500 Words with Adam P Hunt- In Defense Of Relic Guitars


Adam P Hunt is a freelance writer who has previously written for The Library Journal and Premier Guitar Magazine. We are so happy to have him join us here at Guitar Radio Show.com.


500 Words by Adam Hunt In Defense of Relic Guitars

Contrary to popular belief the whole “relic” guitar thing didn’t start off as a request by Keith Richards. The story has been repeated enough times that it’s taken on a life of it’s own but again, the story isn’t true.

The truth of the matter is that artificially aging an instrument predates Antonio Stradivari and was done for the same reason why people like a “lived in” looking guitar, it has mojo.

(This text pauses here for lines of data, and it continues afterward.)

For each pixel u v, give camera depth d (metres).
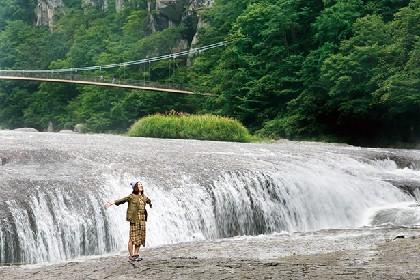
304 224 23.56
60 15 178.38
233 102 80.44
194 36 118.19
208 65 98.25
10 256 16.84
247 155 29.06
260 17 80.69
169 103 99.50
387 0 65.88
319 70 65.56
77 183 19.95
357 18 62.88
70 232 18.14
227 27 101.25
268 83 74.31
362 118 60.59
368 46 56.97
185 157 26.12
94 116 108.50
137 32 133.12
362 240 16.94
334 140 63.47
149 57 120.88
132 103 102.38
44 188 19.05
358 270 12.09
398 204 25.73
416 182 27.48
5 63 155.50
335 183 25.41
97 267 13.52
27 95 137.25
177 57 118.69
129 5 155.12
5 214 17.11
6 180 19.42
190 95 95.94
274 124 69.06
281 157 29.38
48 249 17.62
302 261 13.63
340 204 24.69
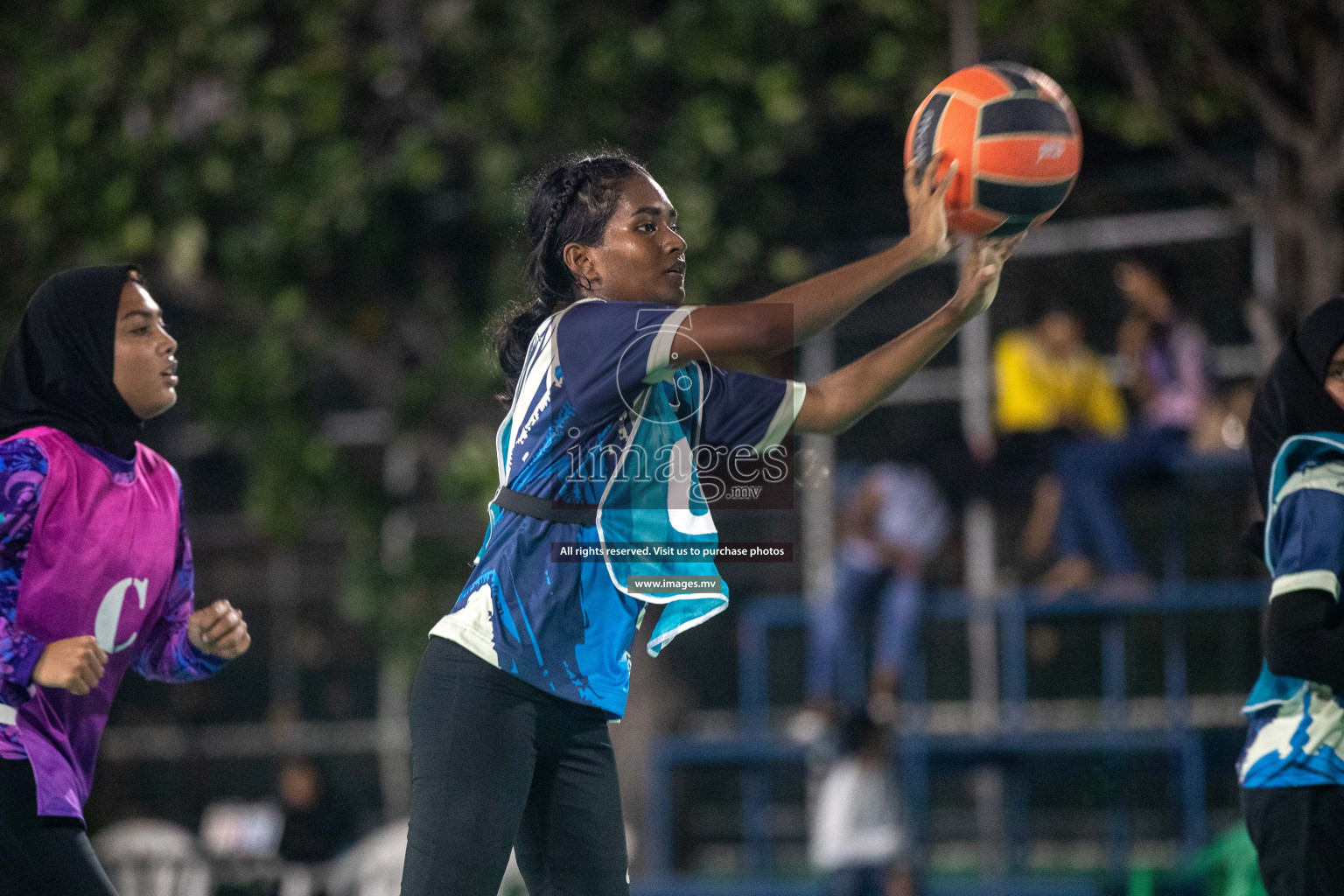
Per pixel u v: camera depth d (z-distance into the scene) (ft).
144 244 111.55
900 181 123.95
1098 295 123.34
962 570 126.52
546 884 39.11
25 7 116.98
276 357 115.96
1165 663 120.78
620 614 38.24
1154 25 107.34
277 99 111.96
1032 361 108.17
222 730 145.79
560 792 38.58
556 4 112.27
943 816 127.34
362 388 141.90
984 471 109.81
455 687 37.35
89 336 44.88
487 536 39.29
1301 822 42.50
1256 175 117.60
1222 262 119.85
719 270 108.37
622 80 110.42
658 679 123.54
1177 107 107.76
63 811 40.93
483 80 112.47
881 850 100.58
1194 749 102.22
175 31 113.09
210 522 148.66
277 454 116.88
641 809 118.83
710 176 109.81
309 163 111.86
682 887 108.06
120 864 113.60
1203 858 83.71
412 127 115.03
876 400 37.09
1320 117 97.50
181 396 122.83
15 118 115.14
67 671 40.52
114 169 112.68
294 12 117.70
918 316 126.93
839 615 110.83
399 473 139.03
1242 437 103.35
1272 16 100.48
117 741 146.82
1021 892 101.35
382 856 111.34
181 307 126.31
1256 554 47.06
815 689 111.45
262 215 113.50
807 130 114.32
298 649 145.38
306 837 119.03
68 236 113.80
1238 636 119.34
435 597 117.19
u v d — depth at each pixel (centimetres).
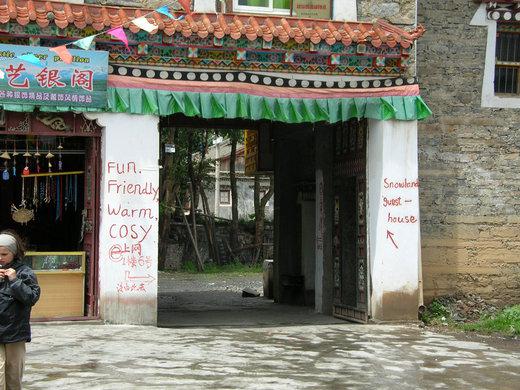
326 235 1537
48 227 1457
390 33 1341
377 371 943
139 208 1255
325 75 1338
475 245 1513
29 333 662
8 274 640
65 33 1215
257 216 3744
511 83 1569
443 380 904
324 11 1396
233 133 3488
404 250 1350
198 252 3494
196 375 887
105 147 1247
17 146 1320
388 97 1348
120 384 830
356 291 1415
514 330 1282
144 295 1253
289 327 1320
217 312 1595
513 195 1532
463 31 1527
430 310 1447
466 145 1520
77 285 1270
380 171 1348
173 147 2839
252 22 1302
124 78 1254
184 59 1275
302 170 1802
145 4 1312
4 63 1188
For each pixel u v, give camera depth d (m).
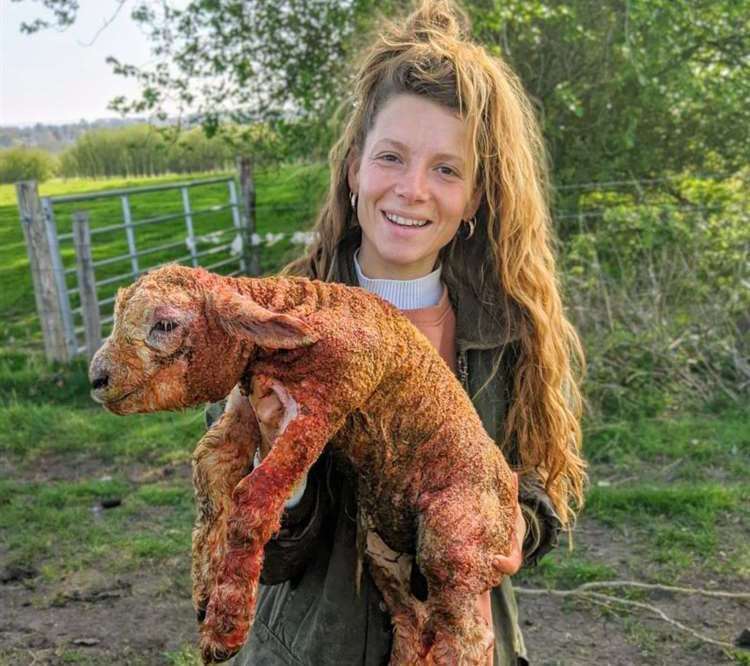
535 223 2.13
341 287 1.58
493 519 1.56
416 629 1.65
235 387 1.57
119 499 5.56
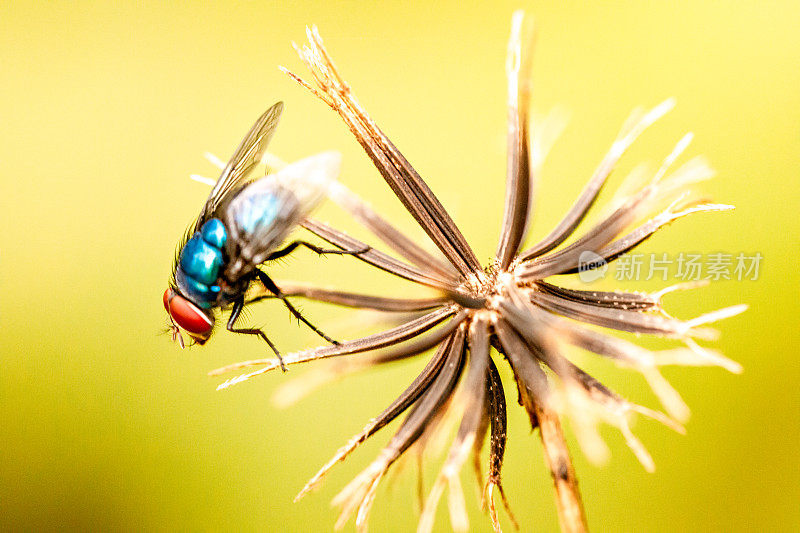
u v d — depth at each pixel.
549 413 0.12
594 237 0.12
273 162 0.13
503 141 0.12
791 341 0.15
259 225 0.13
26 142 0.19
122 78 0.19
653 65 0.17
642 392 0.15
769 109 0.16
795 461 0.15
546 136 0.12
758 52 0.16
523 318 0.12
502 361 0.12
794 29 0.16
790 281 0.15
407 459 0.12
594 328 0.12
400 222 0.12
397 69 0.18
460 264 0.12
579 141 0.16
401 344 0.12
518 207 0.12
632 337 0.14
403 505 0.15
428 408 0.12
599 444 0.11
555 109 0.12
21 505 0.16
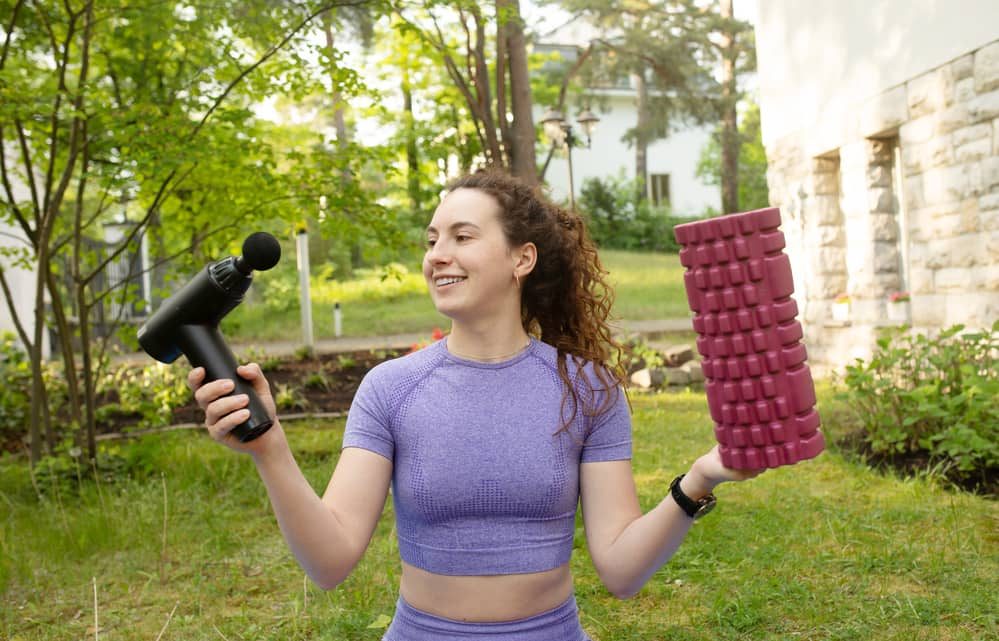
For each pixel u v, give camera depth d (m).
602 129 32.47
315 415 9.05
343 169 7.32
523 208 1.84
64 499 5.93
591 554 1.80
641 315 18.52
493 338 1.80
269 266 1.44
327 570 1.63
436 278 1.79
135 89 6.87
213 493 5.88
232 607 3.94
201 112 6.61
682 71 23.86
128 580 4.33
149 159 5.85
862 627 3.33
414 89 14.41
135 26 6.90
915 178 8.54
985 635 3.24
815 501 5.02
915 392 5.83
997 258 7.38
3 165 6.38
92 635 3.71
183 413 9.49
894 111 8.78
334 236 7.58
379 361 11.84
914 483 5.22
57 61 6.27
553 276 1.95
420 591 1.76
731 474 1.50
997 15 7.26
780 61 11.10
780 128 11.22
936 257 8.27
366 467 1.74
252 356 11.81
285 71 7.14
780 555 4.12
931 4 8.11
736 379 1.45
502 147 12.35
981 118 7.52
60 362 11.91
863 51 9.25
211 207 7.96
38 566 4.61
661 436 7.32
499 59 11.94
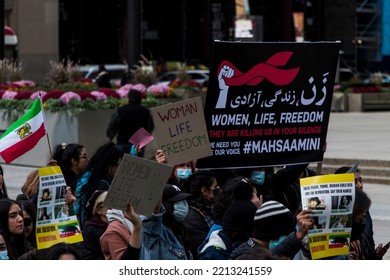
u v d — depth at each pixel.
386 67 97.44
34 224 11.69
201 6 88.44
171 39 88.50
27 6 67.12
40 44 67.69
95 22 83.25
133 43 40.28
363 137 36.38
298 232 9.08
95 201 11.22
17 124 12.27
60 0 81.12
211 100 12.23
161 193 9.40
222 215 10.83
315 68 12.70
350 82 56.53
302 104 12.71
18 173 28.72
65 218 10.85
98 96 31.20
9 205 10.42
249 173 13.34
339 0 95.38
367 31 96.81
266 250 8.88
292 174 13.16
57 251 8.84
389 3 96.94
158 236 10.20
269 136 12.59
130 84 37.31
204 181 11.68
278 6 93.31
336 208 9.38
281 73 12.52
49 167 10.80
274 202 9.34
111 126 24.91
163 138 11.32
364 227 11.36
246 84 12.33
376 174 27.17
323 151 12.95
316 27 95.75
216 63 12.17
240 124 12.40
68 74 37.88
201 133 11.45
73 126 30.48
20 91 33.75
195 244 11.27
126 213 9.39
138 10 40.44
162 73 67.06
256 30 39.06
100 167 12.66
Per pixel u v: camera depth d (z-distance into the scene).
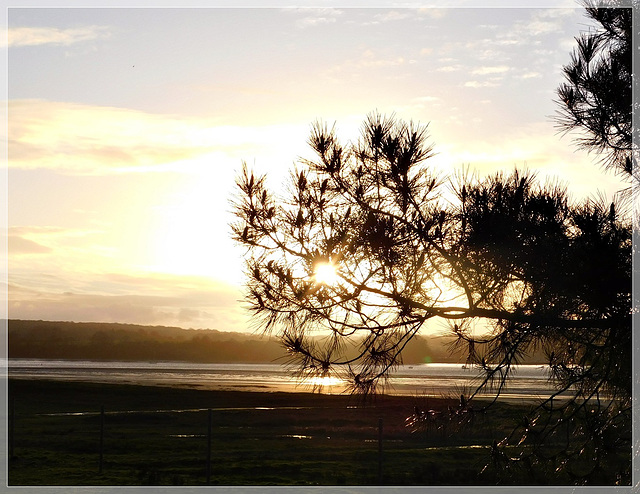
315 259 6.53
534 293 6.71
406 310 6.71
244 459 22.59
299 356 6.78
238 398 55.56
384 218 6.60
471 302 6.76
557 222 6.72
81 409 45.19
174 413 40.75
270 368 190.12
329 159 6.83
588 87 7.88
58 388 61.00
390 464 21.47
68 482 17.28
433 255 6.68
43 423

I’ve owned or have played many vintage guitars throughout the years but nearly every one of them had issues. Issued that ranged from miss matched parts, like my ’59 ES 125 some one unceremoniously replaced the P90 with a ’72 “Gibson” humbucker, to structural issues like the pre War Martin that was constantly needing to go under the knife every couple of months in order to keep it in working order.

Don’t get me wrong when the pre War was working it was magic but it was also a money sink.

It seems to me that people get hung up on the six “pres” when it comes to vintage guitars:

•Pre WWII CF Martins
•Pre CBS Fenders
•Pre 1964 Gretsches
•Pre Norlin Gibsons
•Pre factory PRS
•Pre Kaman Hamer

There are plenty of fine examples of vintage guitars out there… for a price. Just recently I swung over to Ghrun Guitars to see what an early Fender Esquire would set you back, $28,000.

According to CNN Money the average household income for 2013 was $56,000.

That ’52 Esquire isn’t looking so good now is it?

For a 1/10th of what the ’52 would set you back there’s plenty of people who make vintage replicas.

Including Fender.

What I think gets up in the nose of vintage snobs is they fear that a modern reproduction will somehow affect the price of vintage originals. Historically that hasn’t proven to be the case so don’t loose any sleep over that particular issue.

The other criticism is that somehow a relic reproduction is cheating. If a relic guitar plays great, sounds great, and you don’t have to worry every moment you’re playing it because you are afraid you are diminishing its value, perhaps a relic may be viable alternative.

Sure, there are a good number of musicians who made vintage guitars the objet de desir they have become. The fact of the matter is many of them don’t tour with their vintage guitars and often times they have relic reproductions made just to use on stage.

Or, as in the case of Eric Clapton or Jeff Beck, they use modern guitars.

But even with a top dollar relic guitar it will never sound like a vintage original unless and until you play it through an all-original vintage amp with a vintage chord.


For me as a player the things I look for are playability, tone and reliability and if I can get those things through a relic guitar, awesome.